In class, we’ve just finished an exercise in which we were asked to close our eyes and imagine that we were taken from our home in the middle of the night and brought to a new home where everyone pretended to be our family. The strangers talked to us like we were their parents. They expected us to understand their family rituals and to know their stories. It gave me this creepy sense of living in a bad dream where you keep asking for help but blank faces stare back at you as if they cannot hear. It also gave me a small window into the feeling a child must have when she is taken from her home in the middle of the night. She doesn’t want to leave. She just wants these intruders to leave it all alone, to glue the pieces back just as they were, and to allow her to fix it herself. If she keeps trying, she’s sure she can make it better.
The instructor encourages us to open our eyes if at any point the visualization becomes too much for us to handle. What happens if the child opens her eyes, I wonder.
Now, there’s a new a depth to my understanding of what we are doing here. So this is not necessarily a rescue, at least from the child’s standpoint. In fact, the child often will resent the adoptive mother for replacing her biological one. My stomach flips a bit with this realization.
The man sitting next to me stands up and walks out of the room. I wonder if he has heard enough, whether he too has begun questioning. These children have suffered serious trauma. What we are planning is real-life hard work, and one had better be sure.
I wiggle in my seat, cross my legs the other way, and peek over at my husband to see if he’s as terrified as I am. I expect to see his eyes bugged wide, his face looking tired. Instead, he is leaning back in his chair, resting his arms across his chest. When we catch eyes, he reaches for my hand beneath the table and squeezes it tight. Later he says, “I’m ready to take the good with the bad. I know the sacrifice will be worth it.”

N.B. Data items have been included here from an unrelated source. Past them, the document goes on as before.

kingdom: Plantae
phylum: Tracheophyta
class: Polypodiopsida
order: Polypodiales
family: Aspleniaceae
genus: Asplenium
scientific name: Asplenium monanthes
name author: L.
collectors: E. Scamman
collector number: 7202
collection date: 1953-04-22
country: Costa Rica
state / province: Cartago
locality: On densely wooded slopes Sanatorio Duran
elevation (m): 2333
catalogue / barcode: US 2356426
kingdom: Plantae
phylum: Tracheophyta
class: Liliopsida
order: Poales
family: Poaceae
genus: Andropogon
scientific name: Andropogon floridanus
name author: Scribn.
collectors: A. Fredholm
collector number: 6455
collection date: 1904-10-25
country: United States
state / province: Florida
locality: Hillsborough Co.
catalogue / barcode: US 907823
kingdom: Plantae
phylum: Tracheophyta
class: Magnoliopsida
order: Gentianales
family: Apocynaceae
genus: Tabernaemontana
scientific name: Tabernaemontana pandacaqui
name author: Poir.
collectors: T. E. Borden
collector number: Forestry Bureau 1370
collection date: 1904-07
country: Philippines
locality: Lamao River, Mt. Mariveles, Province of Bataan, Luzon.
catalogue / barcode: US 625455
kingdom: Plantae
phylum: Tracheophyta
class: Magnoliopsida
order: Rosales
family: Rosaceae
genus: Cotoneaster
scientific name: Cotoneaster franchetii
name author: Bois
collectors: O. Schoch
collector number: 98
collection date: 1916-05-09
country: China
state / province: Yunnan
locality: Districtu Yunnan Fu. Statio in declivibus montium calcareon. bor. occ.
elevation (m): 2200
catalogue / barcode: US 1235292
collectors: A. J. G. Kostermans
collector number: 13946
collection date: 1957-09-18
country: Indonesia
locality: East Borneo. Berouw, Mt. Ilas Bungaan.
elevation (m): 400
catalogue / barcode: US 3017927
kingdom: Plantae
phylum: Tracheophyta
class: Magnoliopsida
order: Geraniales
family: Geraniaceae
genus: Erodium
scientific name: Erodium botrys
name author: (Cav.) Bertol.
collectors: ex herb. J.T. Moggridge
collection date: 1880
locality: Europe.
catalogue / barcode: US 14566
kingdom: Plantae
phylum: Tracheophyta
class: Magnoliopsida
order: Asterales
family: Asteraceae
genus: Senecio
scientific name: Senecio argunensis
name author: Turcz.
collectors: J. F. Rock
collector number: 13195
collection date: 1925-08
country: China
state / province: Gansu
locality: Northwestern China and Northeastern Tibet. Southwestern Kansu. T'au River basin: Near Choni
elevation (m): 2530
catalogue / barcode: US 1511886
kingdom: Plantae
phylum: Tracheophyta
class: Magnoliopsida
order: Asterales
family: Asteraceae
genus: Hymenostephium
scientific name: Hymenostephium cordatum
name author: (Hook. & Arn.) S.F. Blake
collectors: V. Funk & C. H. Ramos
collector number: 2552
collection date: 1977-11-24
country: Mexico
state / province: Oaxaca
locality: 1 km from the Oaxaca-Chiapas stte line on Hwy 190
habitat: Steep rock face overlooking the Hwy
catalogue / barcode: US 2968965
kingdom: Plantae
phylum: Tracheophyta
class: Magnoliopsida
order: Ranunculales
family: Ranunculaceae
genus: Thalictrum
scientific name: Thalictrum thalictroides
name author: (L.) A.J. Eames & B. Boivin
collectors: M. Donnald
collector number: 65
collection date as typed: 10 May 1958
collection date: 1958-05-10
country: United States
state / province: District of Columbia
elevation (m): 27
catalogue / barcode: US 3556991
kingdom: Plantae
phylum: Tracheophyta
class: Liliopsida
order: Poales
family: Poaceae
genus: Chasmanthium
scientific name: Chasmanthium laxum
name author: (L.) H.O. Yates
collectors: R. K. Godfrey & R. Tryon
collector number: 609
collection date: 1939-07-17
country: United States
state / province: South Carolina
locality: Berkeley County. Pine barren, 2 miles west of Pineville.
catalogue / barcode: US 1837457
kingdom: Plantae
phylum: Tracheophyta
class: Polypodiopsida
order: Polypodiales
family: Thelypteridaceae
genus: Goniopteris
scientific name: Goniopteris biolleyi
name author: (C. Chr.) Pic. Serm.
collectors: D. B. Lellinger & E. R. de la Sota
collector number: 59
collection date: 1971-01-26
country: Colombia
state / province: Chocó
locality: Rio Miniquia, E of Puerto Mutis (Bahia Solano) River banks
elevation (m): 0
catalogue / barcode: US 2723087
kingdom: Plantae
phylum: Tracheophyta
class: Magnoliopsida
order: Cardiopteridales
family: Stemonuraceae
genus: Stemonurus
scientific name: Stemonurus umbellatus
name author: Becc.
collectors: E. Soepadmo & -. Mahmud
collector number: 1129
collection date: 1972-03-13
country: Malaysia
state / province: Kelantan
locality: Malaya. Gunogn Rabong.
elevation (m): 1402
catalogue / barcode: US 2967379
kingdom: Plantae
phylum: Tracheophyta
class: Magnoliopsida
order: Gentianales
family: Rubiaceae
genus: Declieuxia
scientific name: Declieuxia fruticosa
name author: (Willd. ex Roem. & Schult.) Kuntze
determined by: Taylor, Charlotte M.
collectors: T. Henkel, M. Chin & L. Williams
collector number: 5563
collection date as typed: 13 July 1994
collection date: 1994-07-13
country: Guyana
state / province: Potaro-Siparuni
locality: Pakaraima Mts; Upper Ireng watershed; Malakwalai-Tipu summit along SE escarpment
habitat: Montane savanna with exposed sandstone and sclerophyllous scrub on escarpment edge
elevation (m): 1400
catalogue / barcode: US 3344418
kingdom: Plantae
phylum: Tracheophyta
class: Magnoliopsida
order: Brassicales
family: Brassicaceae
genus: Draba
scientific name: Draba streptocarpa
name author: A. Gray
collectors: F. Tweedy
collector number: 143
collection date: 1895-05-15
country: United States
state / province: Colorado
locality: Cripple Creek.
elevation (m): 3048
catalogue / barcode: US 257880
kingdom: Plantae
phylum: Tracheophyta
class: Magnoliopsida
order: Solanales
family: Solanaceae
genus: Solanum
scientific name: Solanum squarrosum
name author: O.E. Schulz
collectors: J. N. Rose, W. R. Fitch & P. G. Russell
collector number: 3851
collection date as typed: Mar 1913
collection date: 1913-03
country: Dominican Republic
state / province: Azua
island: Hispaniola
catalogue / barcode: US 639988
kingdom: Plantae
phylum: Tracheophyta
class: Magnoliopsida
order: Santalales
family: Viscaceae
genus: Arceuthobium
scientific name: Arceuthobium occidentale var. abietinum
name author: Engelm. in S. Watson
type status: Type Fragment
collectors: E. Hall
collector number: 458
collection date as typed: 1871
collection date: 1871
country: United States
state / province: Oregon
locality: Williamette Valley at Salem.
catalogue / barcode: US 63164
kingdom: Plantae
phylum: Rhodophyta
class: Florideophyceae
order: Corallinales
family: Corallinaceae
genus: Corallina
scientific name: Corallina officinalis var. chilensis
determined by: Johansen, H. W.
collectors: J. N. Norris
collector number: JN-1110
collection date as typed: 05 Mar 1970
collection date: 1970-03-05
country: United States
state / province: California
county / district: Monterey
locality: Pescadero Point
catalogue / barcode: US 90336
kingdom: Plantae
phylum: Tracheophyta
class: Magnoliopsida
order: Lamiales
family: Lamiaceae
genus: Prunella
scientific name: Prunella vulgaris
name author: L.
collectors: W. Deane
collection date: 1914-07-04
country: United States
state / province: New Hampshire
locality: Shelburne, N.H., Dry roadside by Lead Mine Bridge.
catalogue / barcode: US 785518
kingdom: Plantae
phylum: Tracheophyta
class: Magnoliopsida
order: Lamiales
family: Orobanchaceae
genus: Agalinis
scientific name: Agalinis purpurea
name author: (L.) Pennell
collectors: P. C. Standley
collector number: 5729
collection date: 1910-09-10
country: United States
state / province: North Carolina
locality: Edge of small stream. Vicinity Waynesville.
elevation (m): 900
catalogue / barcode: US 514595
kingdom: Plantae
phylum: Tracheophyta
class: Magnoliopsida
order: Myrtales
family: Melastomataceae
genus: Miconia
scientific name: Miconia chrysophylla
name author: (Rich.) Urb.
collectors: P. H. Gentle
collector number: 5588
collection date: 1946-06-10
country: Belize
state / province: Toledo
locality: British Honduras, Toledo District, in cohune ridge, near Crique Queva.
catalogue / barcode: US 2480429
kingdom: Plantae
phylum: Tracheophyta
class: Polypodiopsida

Uncomfortable with risk, I have always taken the safest path. I’m now learning that inviting someone else’s traumatized child into our home is an endeavor fraught with risk. And this is what shocks me most about this moment as I sit in this overly lit room—not only that we are here but that so many others are here as well. So many wonderful couples, young and old, singles and widows, are willing to bear the risk of opening their homes and hearts to a stranger’s child. I want to ask them “why?” I want to peer through each one of their windows to understand what brings them here. Then perhaps I will better understand my own “why” and, even more, I can know if I’m in the right place. And that is why I am writing this column—to understand this process—both to describe how we came to do this and how we will navigate the fears and struggles that will surface along the way as my husband and I brace ourselves to become pre-adoptive parents. And, for those who feel they might have just a bit more parenting to give—maybe even help them sort out the calling to take in a child in need.
The student who had left the classroom about 20 minutes ago returned with a hot pizza. Our teacher smiles when she sees him. A few chuckles greet him from around the room as he sits and opens the box. I admire his confidence, and with that, I muster the courage to bring out my spinach and strawberry salad. I crack open the lid and stab the crunchy leaves with my plastic fork. It’s not the easiest meal to eat quietly, especially when you’re trying to make sure each bite has both spinach and a strawberry in it.